FRESNO, Calif. >> Where he once parked his Bulldog-red Hummer outside the Fresno State football offices, then-coach Pat Hill long ago carved the commandment “Play Hard!” in cement.
These days it might be more appropriate to punctuate it with a question mark instead.
For not only have the current Bulldogs squandered games, more and more it looks like they have lost their long-characteristic grit and swagger.
After contentious visits to a packed, raucous Bulldog Stadium over the past 30 years, come Saturday’s game, the University of Hawaii might not recognize the place — or an opponent careening toward the worst season in its proud history.
With two games left, the Bulldogs, who have never lost 10 games in an all-intercollegiate season or won fewer than two, are 1-9 (0-6 Mountain West). What’s more, among 128 Football Bowl Subdivision teams, the Bulldogs are one of just two (Kansas is the other) without a victory against an FBS opponent this season.
Fresno State has lost 11 games in a row against FBS teams since last November’s win at Aloha Stadium and become a mainstay in Bottom Ten polls. In the interim the only victory has come over lower-tiered Sacramento State.
The steady decline from 11-2 with Hill’s players, including quarterback Derek Carr, in 2013 to 6-8, 3-9 and 1-7 this year with his own material, cost head coach Tim DeRuyter his job last month.
So bad had things become on the field and so disinterested had fans become at the turnstiles, where a 37-year attendance low is trending, the Bulldogs will eat the $3.1 million remaining on DeRuyter’s contract in addition to shelling out more than $1.5 million for next season’s replacement, ex-Bulldogs quarterback and Cal coach Jeff Tedford.
It is a sign of just how far the Bulldogs have fallen and how little hope their usually fervent Red Wave followers hold for the remainder of this cursed season that Saturday’s crowd is expected to be by far the smallest the Rainbow Warriors will see in their 13 visits since 1985.
The Bulldogs have averaged 90 percent of the 41,031 capacity for games involving UH over the years, but will likely play in a two-thirds-empty facility Saturday despite a promotion that allows anyone buying a ticket to the defending Mountain West Conference champion men’s basketball game to attend the football game for free.
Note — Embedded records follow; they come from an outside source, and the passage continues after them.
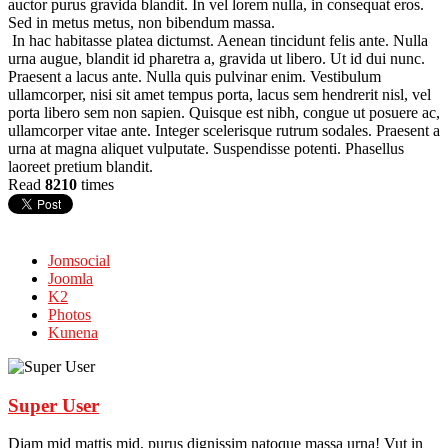
auctor purus gravida blandit. In vel lorem nulla, in consequat eros.
Sed in metus metus, non bibendum massa.
In hac habitasse platea dictumst. Aenean tincidunt felis ante. Nulla
urna augue, blandit id pharetra a, gravida ut libero. Ut id dui nunc.
Praesent a lacus ante. Nulla quis pulvinar enim. Vestibulum
ullamcorper, nisi sit amet tempus porta, lacus sem hendrerit nisl, vel
porta libero sem non sapien. Quisque est nibh, congue ut posuere ac,
ullamcorper vitae ante. Integer scelerisque rutrum sodales. Praesent a
urna at magna aliquet vulputate. Suspendisse potenti. Phasellus
laoreet pretium blandit.
Read
8210
times
Jomsocial
Joomla
K2
Photos
Kunena
Super User
Diam mid mattis mid, purus dignissim natoque massa urna! Vut in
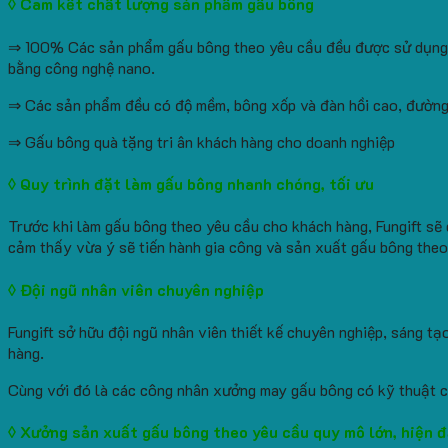
◊ Cam kết chất lượng sản phẩm gấu bông
⇒ 100% Các sản phẩm gấu bông theo yêu cầu đều được sử dụng v
bằng công nghệ nano.
⇒ Các sản phẩm đều có độ mềm, bông xốp và đàn hồi cao, đường c
⇒ Gấu bông quà tặng tri ân khách hàng cho doanh nghiệp
◊ Quy trình đặt làm gấu bông nhanh chóng, tối ưu
Trước khi làm gấu bông theo yêu cầu cho khách hàng, Fungift sẽ 
cảm thấy vừa ý sẽ tiến hành gia công và sản xuất gấu bông theo
◊ Đội ngũ nhân viên chuyên nghiệp
Fungift sở hữu đội ngũ nhân viên thiết kế chuyên nghiệp, sáng 
hàng.
Cùng với đó là các công nhân xưởng may gấu bông có kỹ thuật ch
◊ Xưởng sản xuất gấu bông theo yêu cầu quy mô lớn, hiện đ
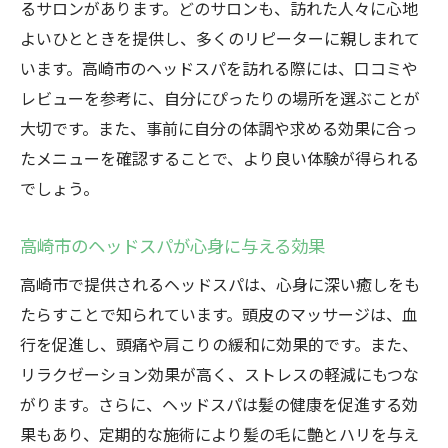
るサロンがあります。どのサロンも、訪れた人々に心地
プロによる頭皮マッサージで得られる極上の癒
よいひとときを提供し、多くのリピーターに親しまれて
し
います。高崎市のヘッドスパを訪れる際には、口コミや
高崎市のプロフェッショナルによる頭皮ケ
レビューを参考に、自分にぴったりの場所を選ぶことが
ア
大切です。また、事前に自分の体調や求める効果に合っ
頭皮マッサージで心身を満たす
たメニューを確認することで、より良い体験が得られる
高崎市で体験できるプロのマッサージ技術
でしょう。
専門セラピストが施す高崎市のヘッドスパ
高崎市のヘッドスパが心身に与える効果
プロによる高崎市での特別なヘッドスパ体
高崎市で提供されるヘッドスパは、心身に深い癒しをも
験
たらすことで知られています。頭皮のマッサージは、血
頭皮マッサージがもたらす癒しの効果
行を促進し、頭痛や肩こりの緩和に効果的です。また、
週末のリラックスタイムに最適な高崎市のヘッ
リラクゼーション効果が高く、ストレスの軽減にもつな
ドスパ
がります。さらに、ヘッドスパは髪の健康を促進する効
高崎市の週末におすすめのヘッドスパ体験
果もあり、定期的な施術により髪の毛に艶とハリを与え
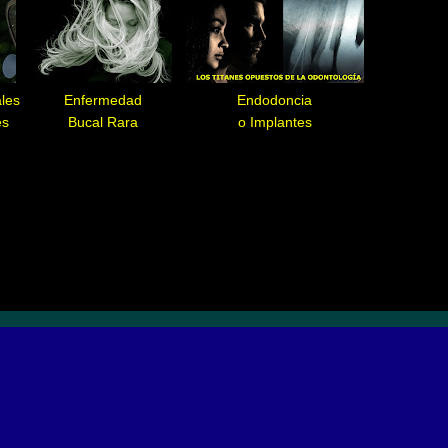
les
Enfermedad
Endodoncia
es
Bucal Rara
o Implantes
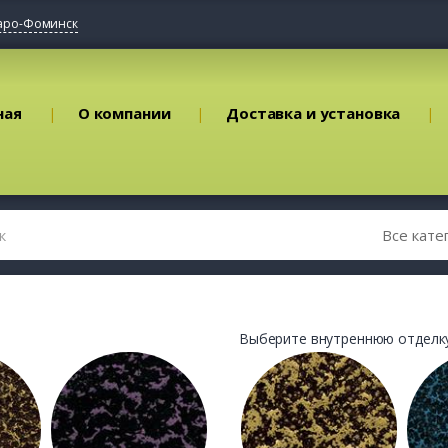
аро-Фоминск
ная
О компании
Доставка и установка
Выберите внутреннюю отделку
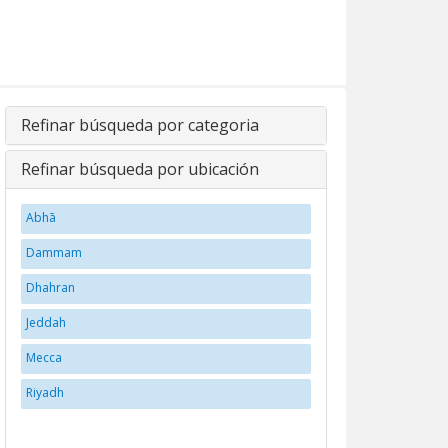
Refinar búsqueda por categoria
Refinar búsqueda por ubicación
Abhā
Dammam
Dhahran
Jeddah
Mecca
Riyadh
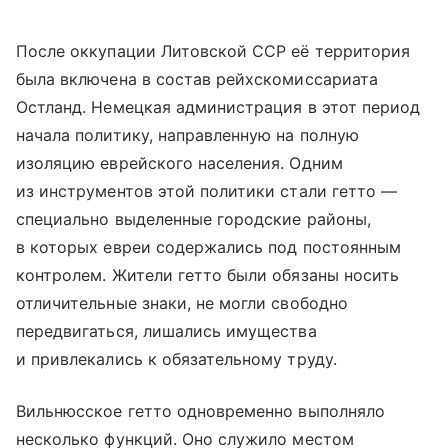
После оккупации Литовской ССР её территория
была включена в состав рейхскомиссариата
Остланд. Немецкая администрация в этот период
начала политику, направленную на полную
изоляцию еврейского населения. Одним
из инструментов этой политики стали гетто —
специально выделенные городские районы,
в которых евреи содержались под постоянным
контролем. Жители гетто были обязаны носить
отличительные знаки, не могли свободно
передвигаться, лишались имущества
и привлекались к обязательному труду.
Вильнюсское гетто одновременно выполняло
несколько функций. Оно служило местом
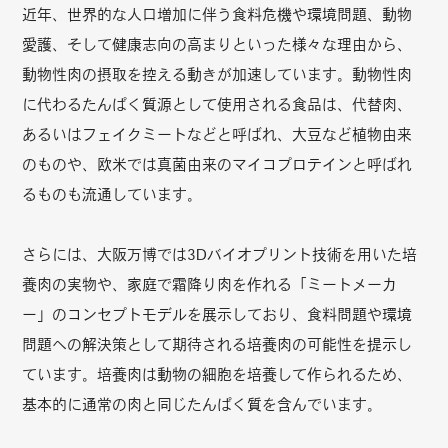
近年、世界的な人口増加に伴う食料危機や環境問題、動物
愛護、そして健康志向の高まりといった様々な理由から、
動物性肉の摂取を控える動きが加速しています。動物性肉
に代わるたんぱく質源として使用される食品は、代替肉、
あるいはフェイクミートなどと呼ばれ、大豆など植物由来
のものや、欧米では真菌由来のマイコプロテインと呼ばれ
るものも流通しています。
さらには、大阪万博では3Dバイオプリント技術を用いた培
養肉の実物や、家庭で霜降り肉を作れる「ミートメーカ
ー」のコンセプトモデルを展示しており、食料問題や環境
問題への解決策として期待される培養肉の可能性を提示し
ています。培養肉は動物の細胞を培養して作られるため、
基本的に通常の肉と同じたんぱく質を含んでいます。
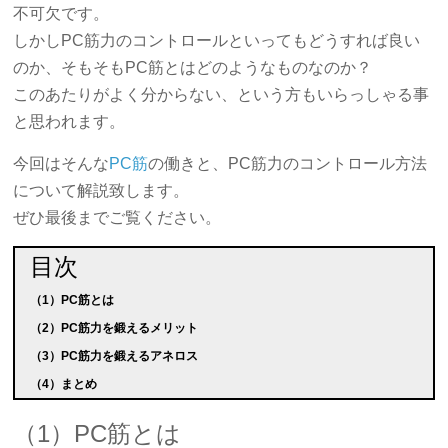
不可欠です。
しかしPC筋力のコントロールといってもどうすれば良い
のか、そもそもPC筋とはどのようなものなのか？
このあたりがよく分からない、という方もいらっしゃる事
と思われます。
今回はそんな
PC筋
の働きと、PC筋力のコントロール方法
について解説致します。
ぜひ最後までご覧ください。
目次
（1）PC筋とは
（2）PC筋力を鍛えるメリット
（3）PC筋力を鍛えるアネロス
（4）まとめ
（1）PC筋とは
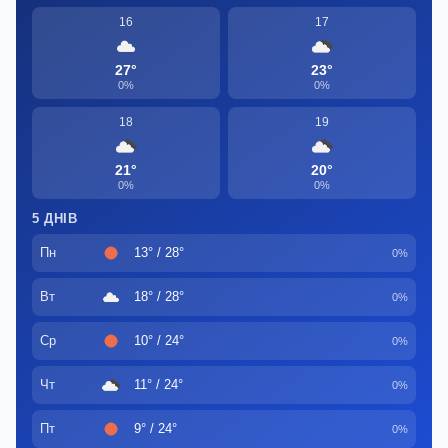
16
17
27°
23°
0%
0%
18
19
21°
20°
0%
0%
5 ДНІВ
Пн
13° / 28°
0%
Вт
18° / 28°
0%
Ср
10° / 24°
0%
Чт
11° / 24°
0%
Пт
9° / 24°
0%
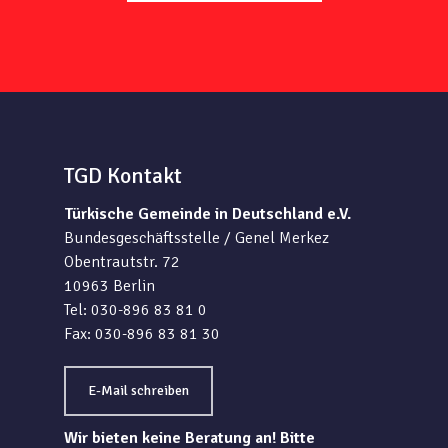
TGD Kontakt
Türkische Gemeinde in Deutschland e.V.
Bundesgeschäftsstelle / Genel Merkez
Obentrautstr. 72
10963 Berlin
Tel: 030-896 83 81 0
Fax: 030-896 83 81 30
E-Mail schreiben
Wir bieten keine Beratung an! Bitte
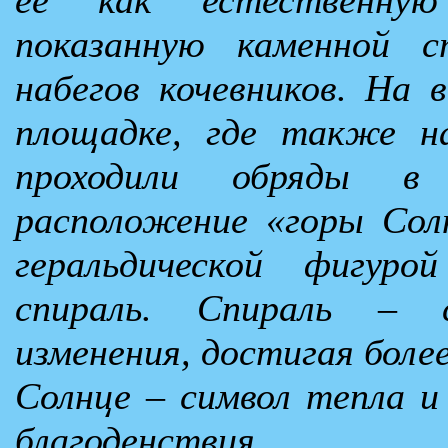
показанную каменной с
набегов кочевников. На 
площадке, где также на
проходили обряды в
расположение «горы Солн
геральдической фигуро
спираль. Спираль – с
изменения, достигая боле
Солнце – символ тепла и
благоденствия.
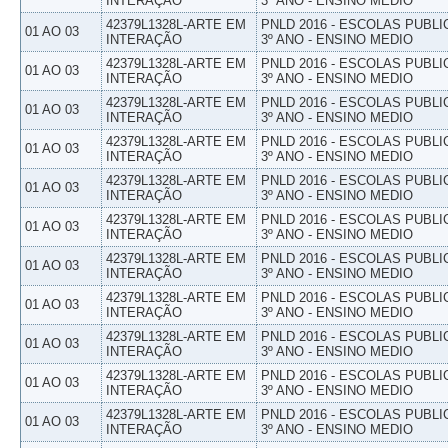
INTERAÇÃO
3º ANO - ENSINO MEDIO
42379L1328L-ARTE EM
PNLD 2016 - ESCOLAS PUBLI
01 AO 03
INTERAÇÃO
3º ANO - ENSINO MEDIO
42379L1328L-ARTE EM
PNLD 2016 - ESCOLAS PUBLI
01 AO 03
INTERAÇÃO
3º ANO - ENSINO MEDIO
42379L1328L-ARTE EM
PNLD 2016 - ESCOLAS PUBLI
01 AO 03
INTERAÇÃO
3º ANO - ENSINO MEDIO
42379L1328L-ARTE EM
PNLD 2016 - ESCOLAS PUBLI
01 AO 03
INTERAÇÃO
3º ANO - ENSINO MEDIO
42379L1328L-ARTE EM
PNLD 2016 - ESCOLAS PUBLI
01 AO 03
INTERAÇÃO
3º ANO - ENSINO MEDIO
42379L1328L-ARTE EM
PNLD 2016 - ESCOLAS PUBLI
01 AO 03
INTERAÇÃO
3º ANO - ENSINO MEDIO
42379L1328L-ARTE EM
PNLD 2016 - ESCOLAS PUBLI
01 AO 03
INTERAÇÃO
3º ANO - ENSINO MEDIO
42379L1328L-ARTE EM
PNLD 2016 - ESCOLAS PUBLI
01 AO 03
INTERAÇÃO
3º ANO - ENSINO MEDIO
42379L1328L-ARTE EM
PNLD 2016 - ESCOLAS PUBLI
01 AO 03
INTERAÇÃO
3º ANO - ENSINO MEDIO
42379L1328L-ARTE EM
PNLD 2016 - ESCOLAS PUBLI
01 AO 03
INTERAÇÃO
3º ANO - ENSINO MEDIO
42379L1328L-ARTE EM
PNLD 2016 - ESCOLAS PUBLI
01 AO 03
INTERAÇÃO
3º ANO - ENSINO MEDIO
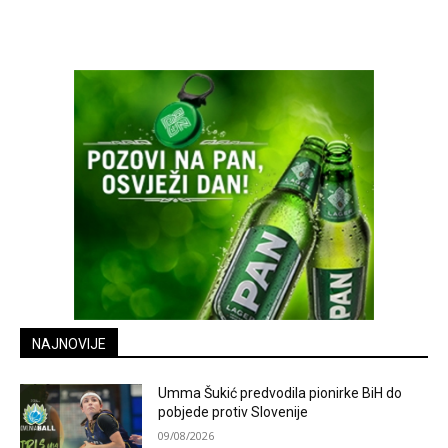
NAJNOVIJE
Umma Šukić predvodila pionirke BiH do
pobjede protiv Slovenije
09/08/2026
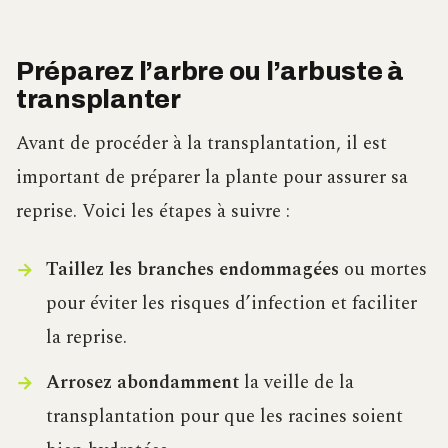
Préparez l’arbre ou l’arbuste à
transplanter
Avant de procéder à la transplantation, il est
important de préparer la plante pour assurer sa
reprise. Voici les étapes à suivre :
Taillez les branches endommagées
ou mortes
pour éviter les risques d’infection et faciliter
la reprise.
Arrosez abondamment
la veille de la
transplantation pour que les racines soient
The announcement last week of Tedford, who will focus on recruiting after closing out consultant duties at the University of Washington, has made it easy to write off the final two games of this season and look to 2017.
All of which has cranked up the degree of difficulty for interim head coach Eric Kiesau. Choosing his words carefully at Monday’s press conference, Kiesau said, “There’s been a little bit of — I don’t want to say air out of the balloon — but we’re going to (have to) pump up the balloon.”
Kiesau said, “You have to kind of re-focus them on what’s important and that’s how we finish and how these seniors finish. If guys want to turn the page (now) and look to the future, in my opinion, that is the wrong statement to make for these seniors.”
Kiesau hasn’t taken away the sideline benches like UH’s Nick Rolovich — yet. But he has gone deep in the motivational guide to coaching looking for solutions. He has taken players’ names off their jerseys, put up “All In” signs and even put towels over the mirrors in an apparent attempt to get players to think “team” instead of individuals.
The result: In their last game the Bulldogs were shut out for the first time in six years, 27-0 by Colorado State.
Rolovich maintains the (4-7) Rainbow Warriors won’t take Fresno State lightly, but the ’Bows might not get that chance. The way things have been going, some suspect the Bulldogs may have already beaten them to it.